It is quite rare that a great play is adapted into a great or greater film. A Streetcar Named Desire (1951), Long Day’s Journey into Night (1962), Who’s Afraid of Virginia Woolf? (1966), perhaps Cabaret (1972), Amadeus (1984) are brilliant — but this just does not happen that often. The director or screenwriter makes the decision to “open” the play up using other locations and something is taken away from the experience. It took over forty years for Arthur Miller’s masterpiece The Crucible (1996) to come to film in a superb adaptation no one saw. Miller’s greatest work Death of a Salesman (1951) was a disappointing film, but a TV adaptation with Dustin Hoffman was pretty good. Equus (1977) was a startling experience on the stage using actors as expressionistic horses, whereas the film used real horses, which made the violence horrific rather than symbolic. And I could go on, but every now and then a director finds the right tone and nails it.
One of the greatest plays of the 20th century, Fences, by August Wilson, gets the big screen treatment from Paramount, directed by Denzel Washington, who gives what might be the finest performance of his career. Washington, a two time Academy Award winner for Glory (1989) and Training Day (2001), should have won for Malcolm X (1992) and should have been nominated for many other films by now. His first nomination came for his haunting performance in Cry Freedom (1987), and of course he won the following year for his runaway slave in Glory (1989). His towering performance as Malcom X (1992) won him the New York Film Critics Award and he was nominated for an Oscar he should have won. Nominations should have come for Philadelphia (1993) as the homophobic lawyer defending a man with AIDS, and again for Courage Under Fire (1996), but he was overlooked. He was back in the Oscar race with The Hurricane (1999) and then won for his corrupt cop in Training Day (2001). He would eleven years before another nomination, which came for Flight (2012).
Written in 1983, Fences won the Pulitzer Prize and was eyed for a long time as a film adaptation. Washington and Davis appeared onstage in a remount of the play two years ago which seems to have been a rehearsal for this film. Their work onstage together gave them a chance to know and understand these characters in every possible way to the point that there cannot possibly be a false not in their work, and their is not. This is acting at its best, at its very best, they are breathtaking together.
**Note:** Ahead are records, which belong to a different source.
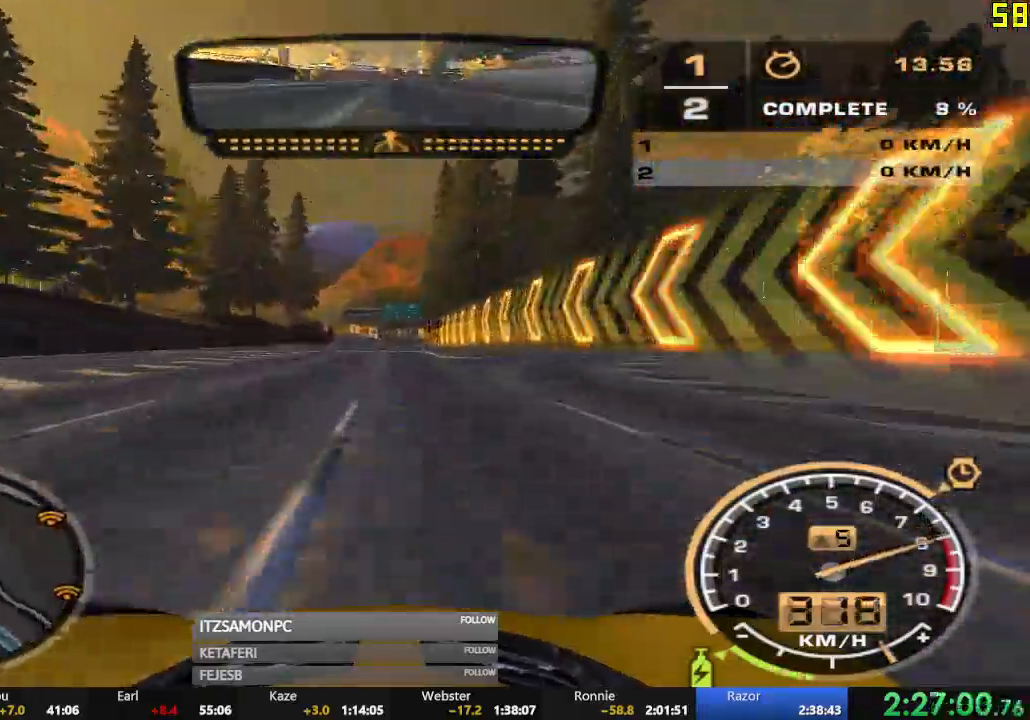
{"buttons": ["R2"], "left_stick": "center", "events": []}
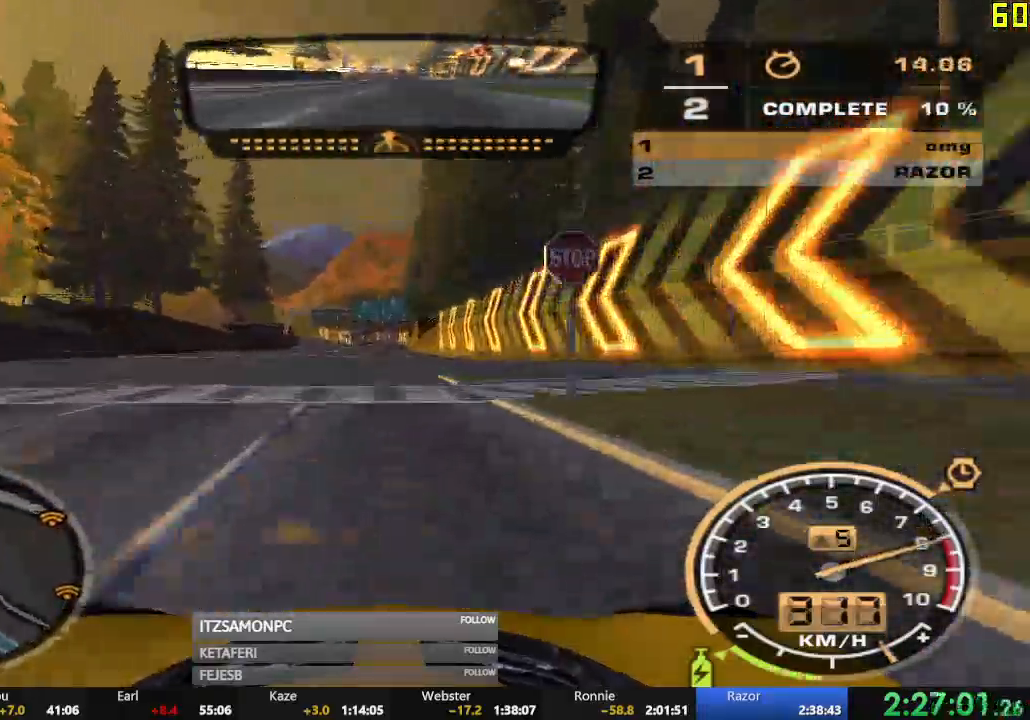
{"buttons": ["R2"], "left_stick": "center", "events": []}
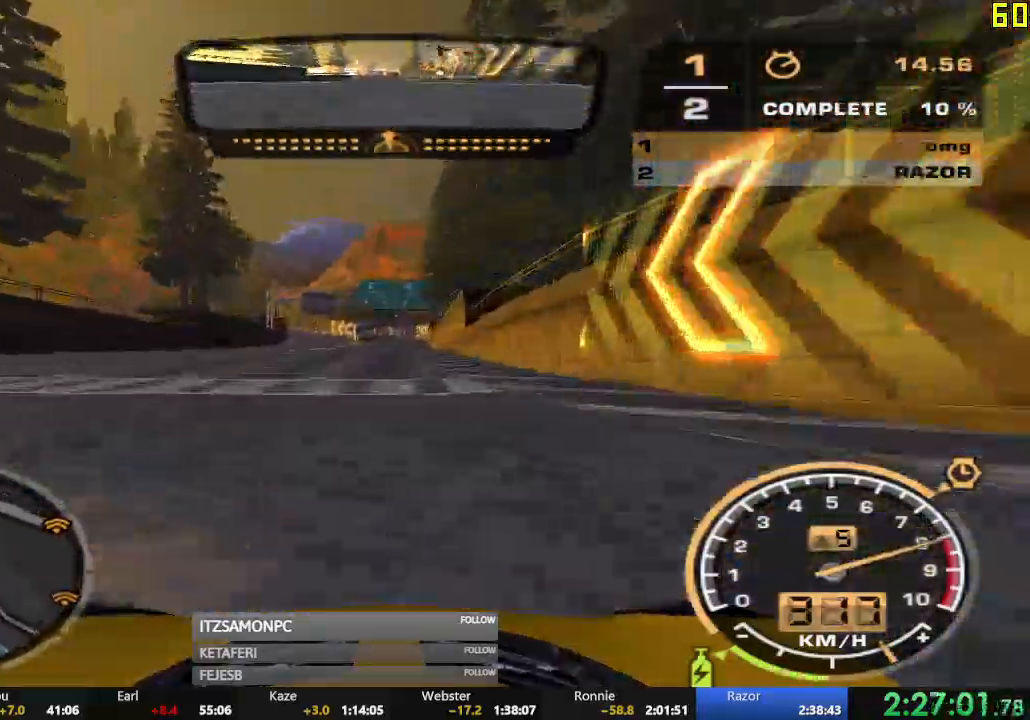
{"buttons": ["R2"], "left_stick": "center", "events": []}
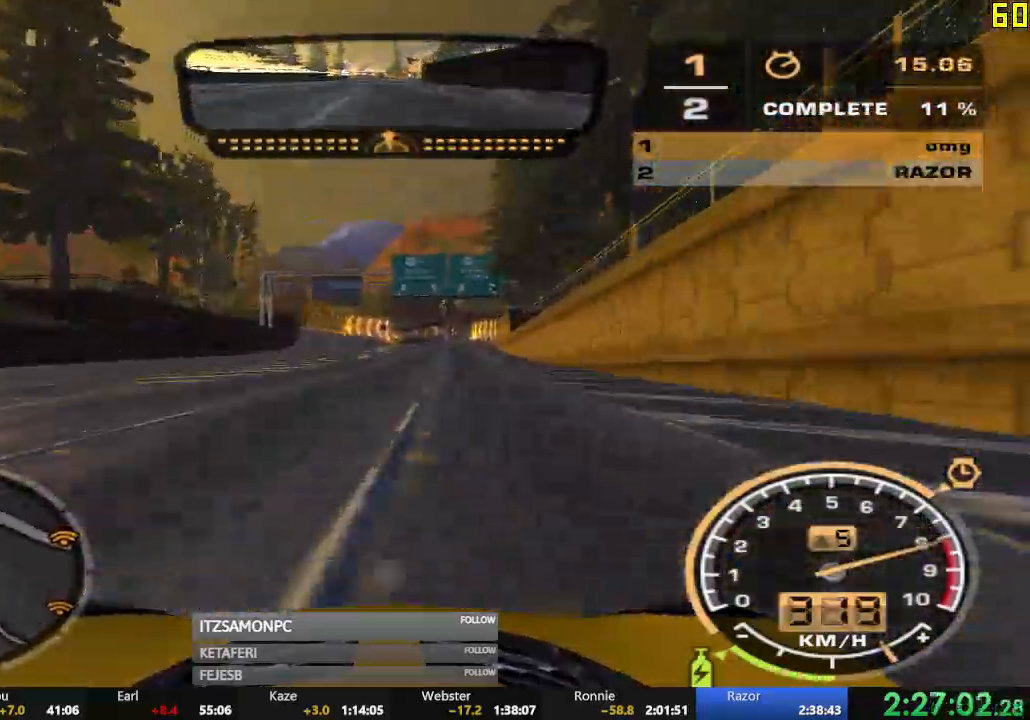
{"buttons": ["R2"], "left_stick": "center", "events": []}
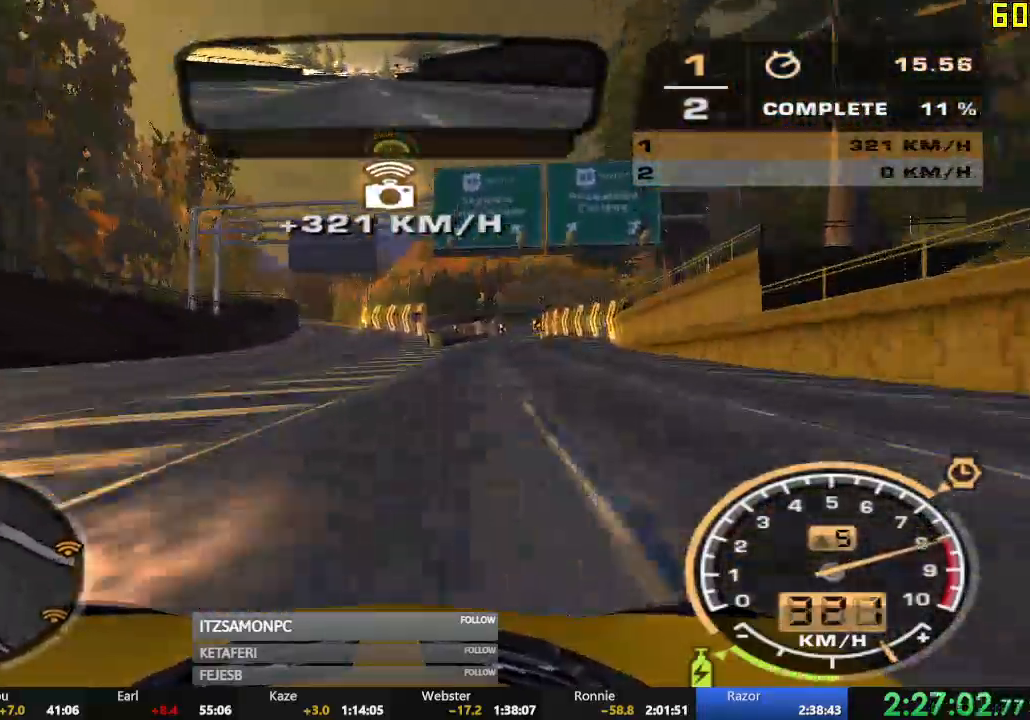
{"buttons": ["R2"], "left_stick": "center", "events": []}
Set in Pittsburgh in the late fifties, Troy (Washington) was a former baseball player in the Negro baseball league, years before Jackie Robinson, is a tough old patriarch with hard-edged pride that has come to define him as a father and husband. He works hard for his money, is a good husband to his wife, lacks warm and fuzzy skills with his sons, and has erected metaphorical fences around himself to protect his integrity and dignity. An angry man, made worse when he drinks, he is pissed off at the world for his lot in life, a garbage man with no hope of anything else despite a good athlete. He has been married twice, adores his second wife, portrayed with stunning dignity by the great Viola Davis who adores him equally understanding him as no one else can. She understands his anger, how it makes him tick, yet is also his greatest enemy, and only she dares attempt to soothe him. She knows the rage he feels over what happened to his brother, Gabe (Mykelti Williamson) brain-damaged in the war, living with them his army payout used by Troy to buy their home with no apologies. The injuries left Gabe like a sweet-natured child, needing Troy and Rose to take care of him, which they do with no questions asked. He is family.
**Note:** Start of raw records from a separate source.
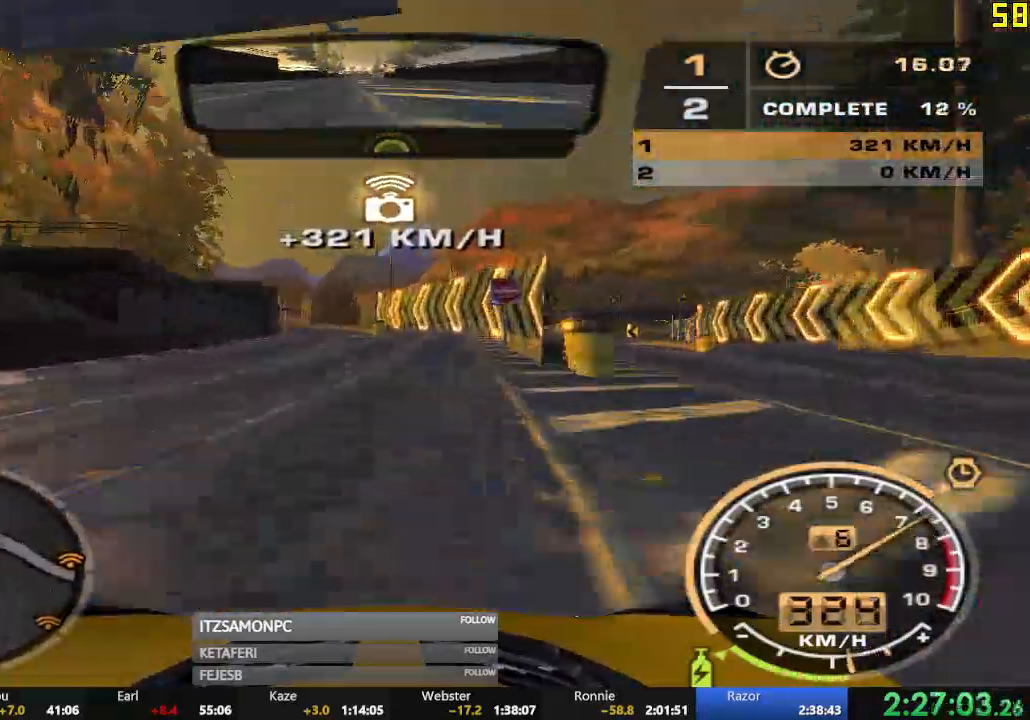
{"buttons": ["R2"], "left_stick": "left", "events": [[100, "left_stick", "left"]]}
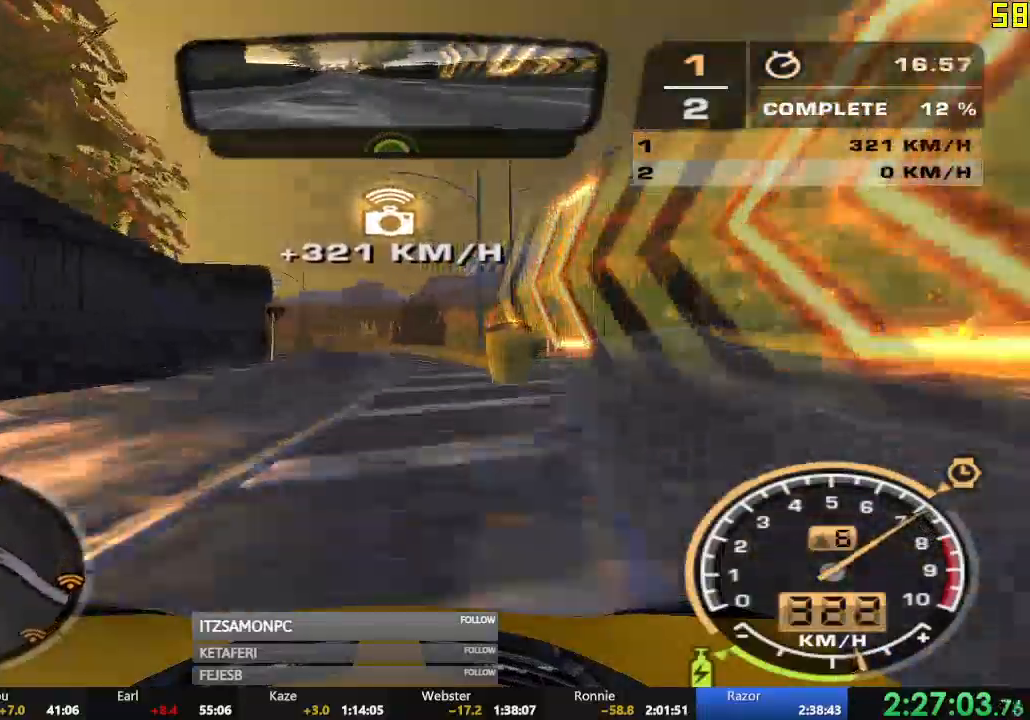
{"buttons": ["R2"], "left_stick": "center", "events": [[417, "left_stick", "center"]]}
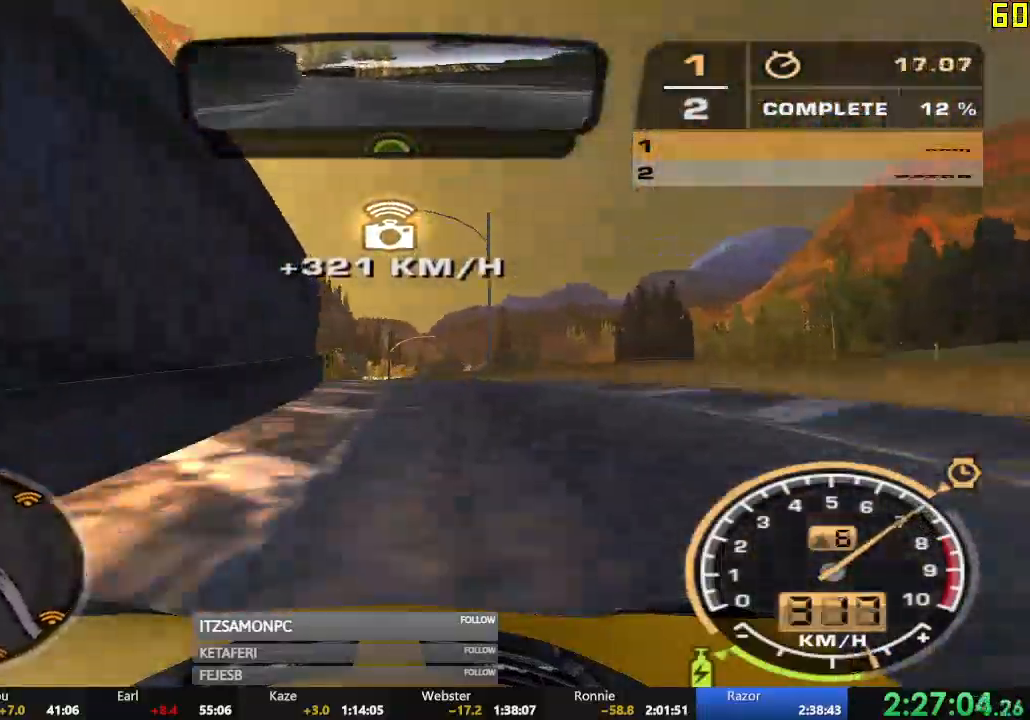
{"buttons": ["R2"], "left_stick": "center", "events": [[150, "left_stick", "left"], [467, "left_stick", "center"]]}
The spiky relationship between Troy and his son Cory is front and center because it appears Troy is actually holding his son back from a strong future and college scholarship. Troy lives with a self-fulfilling prophecy that the white man will always do what they can to keep the black man down, and in his own way he fences himself in to allow this to happen to him.
There is a purity to the acting in the film that is startling and sometimes truly breathtaking. It feels as though we have travelled back in time and cameras have been plunked down in this home and backyard and we are eavesdropping on life. In that sense Denzel Washington the director has done a magnificent job.
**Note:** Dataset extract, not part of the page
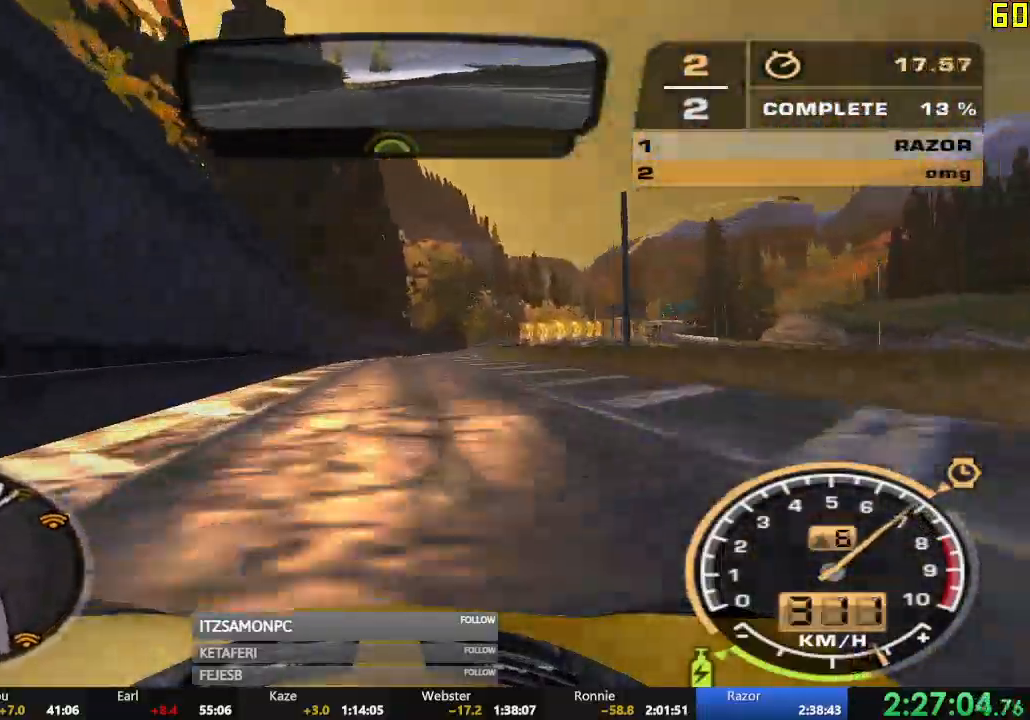
{"buttons": ["R2"], "left_stick": "center", "events": [[17, "left_stick", "right"], [434, "left_stick", "center"]]}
A great deal of the work some say might have been done for him with the screenplay, written by the late Wilson, which is filled with stunning monologues and remarkable rhetoric. However it is up to the director which shots to use and how to film those words. My issues a few years with Les Miserables (2012) was the frequency of close-ups were far too many. Here Washington uses a lot of close-ups too, but rather than not work, they work beautifully, allowing the claustrophobia of their world to close in on the characters.
It is however his performance that will be raved about and rightly so. He is a man who can be possessed of volcanic fury, but one who loves deep and with ferocity. No one knows this better than Rose, who is portrayed to perfection by Davis. Both actors are headed for Oscar nominations and each could win their category.
Davis, who many believe was robbed of an Oscar a few years back for The Help (2012), should win the category for supporting actress with apparent ease, there is simply not another performance this year in this realm of genius. She is miraculous in every moment of the film.
Williamson, best known as the doomed Bubba in Forrest Gump (1994) is a revelation as Gabe, the childlike veteran of the war who sees freshness and beauty in all around him.
‘Fences’ is simply one of the greatest adaptations of a stage play ever put to film, and easily one of the years very best films, a remarkable achievement from Denzel Washington and Viola Davis.